Vom Senioren-Palast zum Rückzugsort für Süchtige
Das Gebäude, ursprünglich von der landeseigenen GSW erbaut, wurde als visionäres Seniorenwohnhaus konzipiert. Nun gehört es der Deutschen Wohnen und hat sich zu einem Crackhaus entwickelt. Auf dem Balkon kochen Junkies Drogen auf, und die Bewohner fühlen sich zunehmend unsicher.
„Nur schauen und riechen“, empfiehlt eine Bewohnerin, bevor sie die Tür ins Treppenhaus öffnet. Unter den Briefkästen sieht man Brandspuren an einem Mülleimer, die Wand darüber ist verrußt. Ganz oben im Treppenhaus hat sich ein Mann, halb unter einem Klapp-Balkontisch liegend, auf dem Boden ausgestreckt. Auf dem Tisch liegen Feuerzeuge und zerknüllte Alufolie.
Die traurige Entwicklung eines einstigen Vorzeigeprojekts
Die Situation im Haus ist für die älteren Bewohner unerträglich. Viele haben Angst, ihre Wohnungen zu verlassen. Der einstige Gemeinschaftsgeist ist längst verschwunden. Stattdessen dominieren Drogenkonsum und Verwahrlosung den Alltag. Die Hausverwaltung scheint überfordert, und die Polizei kann nur punktuell eingreifen.

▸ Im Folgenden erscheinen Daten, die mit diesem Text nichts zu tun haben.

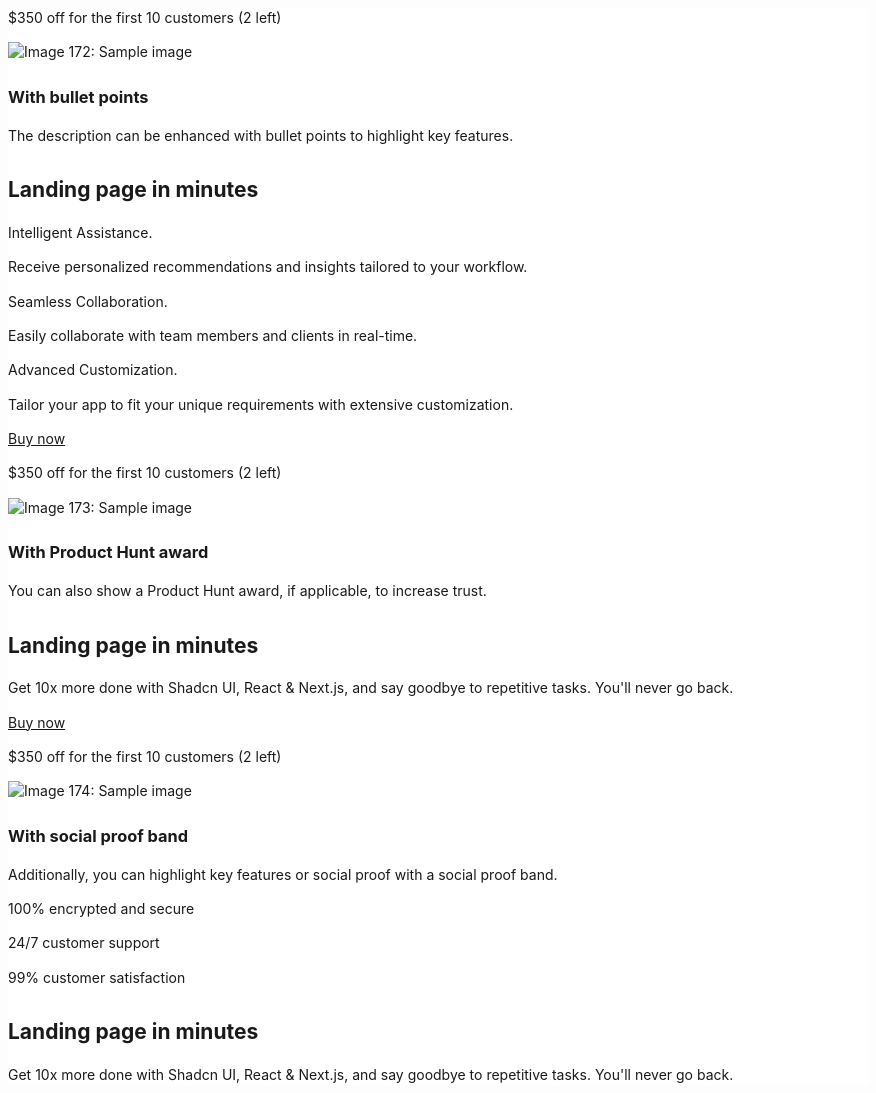 $350 off for the first 10 customers (2 left)

![Image 172: Sample image](https://shipixen.com/_next/image?url=%2Fstatic%2Fimages%2Fshipixen%2Fproduct%2F1.webp&w=1080&q=75)

### With bullet points

The description can be enhanced with bullet points to highlight key features.

Landing page in minutes
-----------------------

Intelligent Assistance.

Receive personalized recommendations and insights tailored to your workflow.

Seamless Collaboration.

Easily collaborate with team members and clients in real-time.

Advanced Customization.

Tailor your app to fit your unique requirements with extensive customization.

[Buy now](https://shipixen.com/demo/landing-page-component-examples#)

$350 off for the first 10 customers (2 left)

![Image 173: Sample image](https://shipixen.com/_next/image?url=%2Fstatic%2Fimages%2Fshipixen%2Fproduct%2F1.webp&w=1080&q=75)

### With Product Hunt award

You can also show a Product Hunt award, if applicable, to increase trust.

Landing page in minutes
-----------------------

Get 10x more done with Shadcn UI, React & Next.js, and say goodbye to repetitive tasks. You'll never go back.

[Buy now](https://shipixen.com/demo/landing-page-component-examples#)

$350 off for the first 10 customers (2 left)

![Image 174: Sample image](https://shipixen.com/_next/image?url=%2Fstatic%2Fimages%2Fshipixen%2Fproduct%2F1.webp&w=1080&q=75)

### With social proof band

Additionally, you can highlight key features or social proof with a social proof band.

100% encrypted and secure

24/7 customer support

99% customer satisfaction

Landing page in minutes
-----------------------

Get 10x more done with Shadcn UI, React & Next.js, and say goodbye to repetitive tasks. You'll never go back.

Die Geschichte dieses Hauses ist ein Beispiel für die gesellschaftlichen Herausforderungen in Berlin. Es zeigt, wie schnell ein Ort, der für Geborgenheit und Gemeinschaft stand, zum Schauplatz von Elend und Kriminalität werden kann. Die Bewohner fordern mehr Unterstützung und eine konsequente Lösung für das Problem.